Page extract:
- Opening Delimiter -

Greenwood’s prosperity came to a violent end in 1921 when a white mob destroyed the district in what is now known as the Tulsa Race Massacre. In just two days, their ensuing violence left 35 city blocks decimated, over 800 people injured, potentially 100 to 300 people killed (though exact figures can never be determined) and generations of accumulated wealth erased.
Unfortunately, the tragedy at Greenwood wasn’t an isolated event. The
years leading up to 1921 were marked by race-related violence. As
Johnson noted in his book, the United States saw 61 recorded lynchings
of Black Americans in 1920; the year prior, more than 25 major race
riots erupted throughout the nation in what was dubbed the Red Summer.
The devastation and its lasting impact
Today,
the country continues to grapple with the aftermath of such vehement
destruction. Evanston, Illinois, and Asheville, North Carolina, are
among the few cities carrying out reparations projects despite
opposition from the 6% and 13% of respondents who argued that such
programs would be too expensive or too difficult to administer,
respectively, according to a poll of 1,000 people by the University of
Massachusetts Amherst and Boston TV station WCVB.

- Closing Delimiter -

Work order A:
Pull out every line of the rows below that contains the word "mühür", matching case exactly.

Recorded data:
- Opening Delimiter -

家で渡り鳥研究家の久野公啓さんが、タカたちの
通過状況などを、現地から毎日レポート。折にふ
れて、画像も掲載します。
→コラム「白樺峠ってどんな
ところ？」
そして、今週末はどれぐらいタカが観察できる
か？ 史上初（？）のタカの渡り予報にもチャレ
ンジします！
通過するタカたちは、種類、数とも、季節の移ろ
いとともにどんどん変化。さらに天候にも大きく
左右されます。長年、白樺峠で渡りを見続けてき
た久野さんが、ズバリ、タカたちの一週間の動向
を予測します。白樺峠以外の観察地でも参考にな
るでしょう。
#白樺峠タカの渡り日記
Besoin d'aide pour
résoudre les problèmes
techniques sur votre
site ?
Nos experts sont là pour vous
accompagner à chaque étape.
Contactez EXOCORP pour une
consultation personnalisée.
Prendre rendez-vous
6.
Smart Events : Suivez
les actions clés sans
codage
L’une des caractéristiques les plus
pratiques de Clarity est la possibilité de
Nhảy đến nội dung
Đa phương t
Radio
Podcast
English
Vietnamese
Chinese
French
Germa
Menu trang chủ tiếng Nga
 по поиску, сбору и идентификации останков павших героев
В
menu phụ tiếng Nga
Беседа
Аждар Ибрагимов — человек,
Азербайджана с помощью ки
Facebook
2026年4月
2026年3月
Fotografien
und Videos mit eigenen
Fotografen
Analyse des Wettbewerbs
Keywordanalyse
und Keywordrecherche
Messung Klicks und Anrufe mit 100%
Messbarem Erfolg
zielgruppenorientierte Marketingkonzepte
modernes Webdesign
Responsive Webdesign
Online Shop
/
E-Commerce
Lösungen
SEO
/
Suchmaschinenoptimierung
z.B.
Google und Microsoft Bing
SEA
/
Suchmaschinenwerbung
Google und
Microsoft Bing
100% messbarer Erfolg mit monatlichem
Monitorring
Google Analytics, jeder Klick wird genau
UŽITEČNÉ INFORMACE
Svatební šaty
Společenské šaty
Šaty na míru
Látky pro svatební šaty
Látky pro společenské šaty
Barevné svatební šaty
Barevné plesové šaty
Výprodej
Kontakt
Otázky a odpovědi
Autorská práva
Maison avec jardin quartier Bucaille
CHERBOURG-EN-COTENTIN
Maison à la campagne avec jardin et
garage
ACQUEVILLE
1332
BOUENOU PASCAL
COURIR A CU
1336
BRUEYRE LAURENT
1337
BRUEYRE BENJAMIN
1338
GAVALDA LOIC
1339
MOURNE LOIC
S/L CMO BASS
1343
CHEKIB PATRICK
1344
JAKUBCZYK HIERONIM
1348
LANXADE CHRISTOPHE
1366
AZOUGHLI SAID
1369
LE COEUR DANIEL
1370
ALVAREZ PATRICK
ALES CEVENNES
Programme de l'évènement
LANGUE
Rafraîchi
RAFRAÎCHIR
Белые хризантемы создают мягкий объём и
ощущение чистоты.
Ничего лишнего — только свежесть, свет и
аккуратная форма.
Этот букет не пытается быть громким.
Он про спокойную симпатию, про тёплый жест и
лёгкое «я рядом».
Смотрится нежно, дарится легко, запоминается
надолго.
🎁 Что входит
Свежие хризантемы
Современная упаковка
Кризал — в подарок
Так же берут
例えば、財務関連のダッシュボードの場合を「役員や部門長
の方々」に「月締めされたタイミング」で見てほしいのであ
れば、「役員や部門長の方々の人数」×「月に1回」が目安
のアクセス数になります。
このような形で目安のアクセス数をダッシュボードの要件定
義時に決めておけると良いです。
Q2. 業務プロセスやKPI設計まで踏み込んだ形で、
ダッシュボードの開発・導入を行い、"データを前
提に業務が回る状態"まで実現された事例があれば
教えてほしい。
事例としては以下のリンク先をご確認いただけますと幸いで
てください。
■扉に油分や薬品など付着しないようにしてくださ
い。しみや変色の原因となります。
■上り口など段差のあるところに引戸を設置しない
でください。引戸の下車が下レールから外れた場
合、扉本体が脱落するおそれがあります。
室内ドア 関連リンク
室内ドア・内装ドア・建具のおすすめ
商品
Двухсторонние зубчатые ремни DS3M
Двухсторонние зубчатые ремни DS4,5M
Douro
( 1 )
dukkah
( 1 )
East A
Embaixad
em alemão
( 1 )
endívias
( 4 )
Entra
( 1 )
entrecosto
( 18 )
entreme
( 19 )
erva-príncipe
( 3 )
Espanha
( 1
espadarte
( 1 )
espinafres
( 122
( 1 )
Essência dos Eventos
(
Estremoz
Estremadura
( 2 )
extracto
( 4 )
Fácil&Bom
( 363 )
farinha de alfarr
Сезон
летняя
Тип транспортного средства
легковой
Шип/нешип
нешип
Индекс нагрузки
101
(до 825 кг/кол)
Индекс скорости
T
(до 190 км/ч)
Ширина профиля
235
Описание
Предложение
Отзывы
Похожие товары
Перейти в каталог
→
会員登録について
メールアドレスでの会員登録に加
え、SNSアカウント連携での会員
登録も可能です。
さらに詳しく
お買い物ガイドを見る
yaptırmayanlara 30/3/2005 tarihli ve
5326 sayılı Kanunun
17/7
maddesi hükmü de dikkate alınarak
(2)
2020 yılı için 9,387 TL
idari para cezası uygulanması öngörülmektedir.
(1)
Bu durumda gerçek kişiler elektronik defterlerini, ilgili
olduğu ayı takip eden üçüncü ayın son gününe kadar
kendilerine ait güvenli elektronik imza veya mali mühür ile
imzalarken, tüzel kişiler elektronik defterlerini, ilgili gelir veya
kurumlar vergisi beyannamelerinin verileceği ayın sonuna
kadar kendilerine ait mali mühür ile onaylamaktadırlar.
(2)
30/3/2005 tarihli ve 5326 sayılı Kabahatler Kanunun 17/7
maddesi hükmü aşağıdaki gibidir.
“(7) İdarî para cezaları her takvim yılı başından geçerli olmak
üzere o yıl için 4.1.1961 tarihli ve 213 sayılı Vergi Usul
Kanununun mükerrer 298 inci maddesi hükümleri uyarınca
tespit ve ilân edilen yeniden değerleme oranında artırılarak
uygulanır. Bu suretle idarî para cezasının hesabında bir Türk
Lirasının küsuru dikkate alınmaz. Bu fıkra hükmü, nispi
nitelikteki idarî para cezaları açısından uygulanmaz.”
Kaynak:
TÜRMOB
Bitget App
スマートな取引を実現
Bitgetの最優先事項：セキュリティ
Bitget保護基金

- Closing Delimiter -

Work order B:
Extract the part of the Greenwood passage above that begins at the words "Greenwood’s prosperity came" and ends after the words "the Red Summer.", copying it word for word.

Output A:
kendilerine ait güvenli elektronik imza veya mali mühür ile
kadar kendilerine ait mali mühür ile onaylamaktadırlar.

Output B:
Greenwood’s prosperity came to a violent end in 1921 when a white mob destroyed the district in what is now known as the Tulsa Race Massacre. In just two days, their ensuing violence left 35 city blocks decimated, over 800 people injured, potentially 100 to 300 people killed (though exact figures can never be determined) and generations of accumulated wealth erased.
Unfortunately, the tragedy at Greenwood wasn’t an isolated event. The
years leading up to 1921 were marked by race-related violence. As
Johnson noted in his book, the United States saw 61 recorded lynchings
of Black Americans in 1920; the year prior, more than 25 major race
riots erupted throughout the nation in what was dubbed the Red Summer.